Link Functions and the Corresponding Distributions

Five link functions are available in the LOGISTIC procedure. The logit function is the default. To specify a different link function, use the LINK= option in the MODEL statement. The link functions and the corresponding distributions are as follows:

  • The logit function

    \[ g(p)=\log (p/(1-p)) \]

    is the inverse of the cumulative logistic distribution function, which is

    \[ F(x)=1/(1+\exp (-x))=\exp (x)/(1+\exp (x)) \]
  • The probit (or normit) function

    \[ g(p)=\Phi ^{-1}(p) \]

    is the inverse of the cumulative standard normal distribution function, which is

    \[ F(x)=\Phi (x)=(2\pi )^{-1/2}\int _{-\infty }^ x \exp (-z^2/2) dz \]

    Traditionally, the probit function contains the additive constant 5, but throughout PROC LOGISTIC, the terms probit and normit are used interchangeably.

  • The complementary log-log function

    \[ g(p)=\log (-\log (1-p)) \]

    is the inverse of the cumulative extreme-value function (also called the Gompertz distribution), which is

    \[ F(x)=1-\exp (-\exp (x)) \]
  • The generalized logit function extends the binary logit link to a vector of levels $(p_1,\ldots ,p_{k+1})$ by contrasting each level with a fixed level:

    \[ g(p_ i)=\log (p_ i/p_{k+1}) \quad i=1,\ldots ,k \]
  • The adjacent-category logit function extends the binary logit link to a vector of levels $(p_1,\ldots ,p_{k+1})$ by contrasting each level with the following level:

    \[ g(p_ i)=\log (p_ i/p_{i+1}) \quad i=1,\ldots ,k \]
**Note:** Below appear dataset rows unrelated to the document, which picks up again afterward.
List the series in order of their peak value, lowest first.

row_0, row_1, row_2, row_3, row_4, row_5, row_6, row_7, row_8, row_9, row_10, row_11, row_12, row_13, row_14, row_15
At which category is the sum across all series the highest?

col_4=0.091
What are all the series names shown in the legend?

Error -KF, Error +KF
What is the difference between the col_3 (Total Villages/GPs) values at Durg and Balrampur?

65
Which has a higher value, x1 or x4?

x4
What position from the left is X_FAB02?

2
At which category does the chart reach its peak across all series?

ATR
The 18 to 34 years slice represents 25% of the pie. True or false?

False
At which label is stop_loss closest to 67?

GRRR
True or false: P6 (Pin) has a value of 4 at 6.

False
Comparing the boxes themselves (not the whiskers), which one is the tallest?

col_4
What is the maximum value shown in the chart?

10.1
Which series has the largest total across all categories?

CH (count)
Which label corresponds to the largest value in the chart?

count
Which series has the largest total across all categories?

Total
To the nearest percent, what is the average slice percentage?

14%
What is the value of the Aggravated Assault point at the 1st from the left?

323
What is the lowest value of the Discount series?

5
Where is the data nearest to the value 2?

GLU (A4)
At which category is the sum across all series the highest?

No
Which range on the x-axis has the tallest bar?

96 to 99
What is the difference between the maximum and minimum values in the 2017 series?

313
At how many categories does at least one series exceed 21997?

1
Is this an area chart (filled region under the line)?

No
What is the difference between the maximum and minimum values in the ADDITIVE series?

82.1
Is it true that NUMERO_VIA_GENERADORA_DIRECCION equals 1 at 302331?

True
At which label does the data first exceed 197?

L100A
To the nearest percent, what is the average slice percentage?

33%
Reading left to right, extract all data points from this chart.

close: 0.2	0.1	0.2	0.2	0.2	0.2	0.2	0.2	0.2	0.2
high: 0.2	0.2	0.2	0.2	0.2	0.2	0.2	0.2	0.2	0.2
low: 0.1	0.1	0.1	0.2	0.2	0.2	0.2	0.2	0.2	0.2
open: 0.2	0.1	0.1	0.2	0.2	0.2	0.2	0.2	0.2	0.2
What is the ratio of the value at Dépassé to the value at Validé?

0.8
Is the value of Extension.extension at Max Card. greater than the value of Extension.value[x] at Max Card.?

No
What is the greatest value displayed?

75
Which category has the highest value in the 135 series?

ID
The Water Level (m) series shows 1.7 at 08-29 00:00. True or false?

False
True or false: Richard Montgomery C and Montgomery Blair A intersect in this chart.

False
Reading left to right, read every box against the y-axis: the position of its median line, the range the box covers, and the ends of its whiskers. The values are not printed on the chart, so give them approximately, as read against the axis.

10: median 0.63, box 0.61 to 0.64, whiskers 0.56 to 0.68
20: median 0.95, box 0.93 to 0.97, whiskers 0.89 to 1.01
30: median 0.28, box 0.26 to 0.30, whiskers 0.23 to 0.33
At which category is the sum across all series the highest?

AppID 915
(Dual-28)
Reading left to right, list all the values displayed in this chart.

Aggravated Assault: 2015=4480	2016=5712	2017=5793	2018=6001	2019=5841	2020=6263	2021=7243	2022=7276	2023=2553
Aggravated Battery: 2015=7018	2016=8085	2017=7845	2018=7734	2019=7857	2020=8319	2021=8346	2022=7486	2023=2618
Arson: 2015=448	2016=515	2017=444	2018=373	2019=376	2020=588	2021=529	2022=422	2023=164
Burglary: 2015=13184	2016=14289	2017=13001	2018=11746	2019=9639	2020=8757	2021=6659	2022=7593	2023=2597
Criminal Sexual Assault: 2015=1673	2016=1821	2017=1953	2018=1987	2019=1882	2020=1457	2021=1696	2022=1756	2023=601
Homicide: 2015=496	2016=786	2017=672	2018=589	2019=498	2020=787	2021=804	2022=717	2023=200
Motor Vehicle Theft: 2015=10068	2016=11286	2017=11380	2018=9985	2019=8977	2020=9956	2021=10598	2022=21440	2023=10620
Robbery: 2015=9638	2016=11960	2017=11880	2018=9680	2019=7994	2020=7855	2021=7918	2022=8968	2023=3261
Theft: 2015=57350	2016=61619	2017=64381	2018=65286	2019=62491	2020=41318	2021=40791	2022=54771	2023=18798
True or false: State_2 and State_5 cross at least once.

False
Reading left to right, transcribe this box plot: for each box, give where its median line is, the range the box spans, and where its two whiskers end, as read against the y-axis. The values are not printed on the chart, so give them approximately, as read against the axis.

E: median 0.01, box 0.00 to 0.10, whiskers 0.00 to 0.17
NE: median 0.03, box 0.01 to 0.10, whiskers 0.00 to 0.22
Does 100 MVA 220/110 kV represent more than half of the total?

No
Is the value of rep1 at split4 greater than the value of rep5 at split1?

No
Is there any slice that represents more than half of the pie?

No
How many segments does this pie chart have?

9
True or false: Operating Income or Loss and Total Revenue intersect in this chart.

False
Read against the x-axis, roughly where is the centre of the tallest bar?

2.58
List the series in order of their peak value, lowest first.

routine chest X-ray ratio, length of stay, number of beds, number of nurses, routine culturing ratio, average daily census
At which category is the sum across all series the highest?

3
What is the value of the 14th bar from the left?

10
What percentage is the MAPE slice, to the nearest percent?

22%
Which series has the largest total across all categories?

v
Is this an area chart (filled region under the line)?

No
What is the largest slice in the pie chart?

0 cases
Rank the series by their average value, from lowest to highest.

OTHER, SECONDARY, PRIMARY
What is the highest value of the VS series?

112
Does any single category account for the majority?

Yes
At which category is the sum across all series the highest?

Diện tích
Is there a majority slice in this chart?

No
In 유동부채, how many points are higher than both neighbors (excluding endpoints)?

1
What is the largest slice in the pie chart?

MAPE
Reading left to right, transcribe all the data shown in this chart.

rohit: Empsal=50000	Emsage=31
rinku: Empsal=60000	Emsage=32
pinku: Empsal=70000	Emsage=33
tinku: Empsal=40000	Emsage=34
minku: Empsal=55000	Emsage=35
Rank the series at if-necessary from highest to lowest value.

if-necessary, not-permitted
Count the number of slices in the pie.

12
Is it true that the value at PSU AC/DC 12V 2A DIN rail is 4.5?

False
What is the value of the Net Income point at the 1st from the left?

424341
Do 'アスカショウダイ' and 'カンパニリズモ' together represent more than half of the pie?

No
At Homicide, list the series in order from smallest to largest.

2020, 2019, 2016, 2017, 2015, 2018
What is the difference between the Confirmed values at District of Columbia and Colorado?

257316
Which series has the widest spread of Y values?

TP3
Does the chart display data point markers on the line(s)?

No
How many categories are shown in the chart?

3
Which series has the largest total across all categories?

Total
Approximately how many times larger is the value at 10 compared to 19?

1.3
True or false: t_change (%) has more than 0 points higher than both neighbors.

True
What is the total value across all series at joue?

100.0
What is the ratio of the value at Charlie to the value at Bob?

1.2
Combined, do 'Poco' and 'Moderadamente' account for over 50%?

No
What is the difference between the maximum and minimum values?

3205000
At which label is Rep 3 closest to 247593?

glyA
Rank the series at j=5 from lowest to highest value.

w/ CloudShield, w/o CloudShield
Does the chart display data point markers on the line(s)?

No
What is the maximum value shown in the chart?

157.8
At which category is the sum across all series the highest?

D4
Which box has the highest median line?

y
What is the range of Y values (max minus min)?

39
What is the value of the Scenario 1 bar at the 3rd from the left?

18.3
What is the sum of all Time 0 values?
The variances of the normal, logistic, and extreme-value distributions are not the same. Their respective means and variances are shown in the following table:

Distribution

Mean

Variance

Normal

0

1

Logistic

0

$\pi ^2/3$

Extreme-value

$-\gamma $

$\pi ^2/6$

Here $\gamma $ is the Euler constant. In comparing parameter estimates from different link functions, you need to take into account the different scalings of the corresponding distributions and, for the complementary log-log function, a possible shift in location. For example, if the fitted probabilities are in the neighborhood of 0.1 to 0.9, then the parameter estimates from the logit link function should be about $\pi /\sqrt {3}$ larger than the estimates from the probit link function.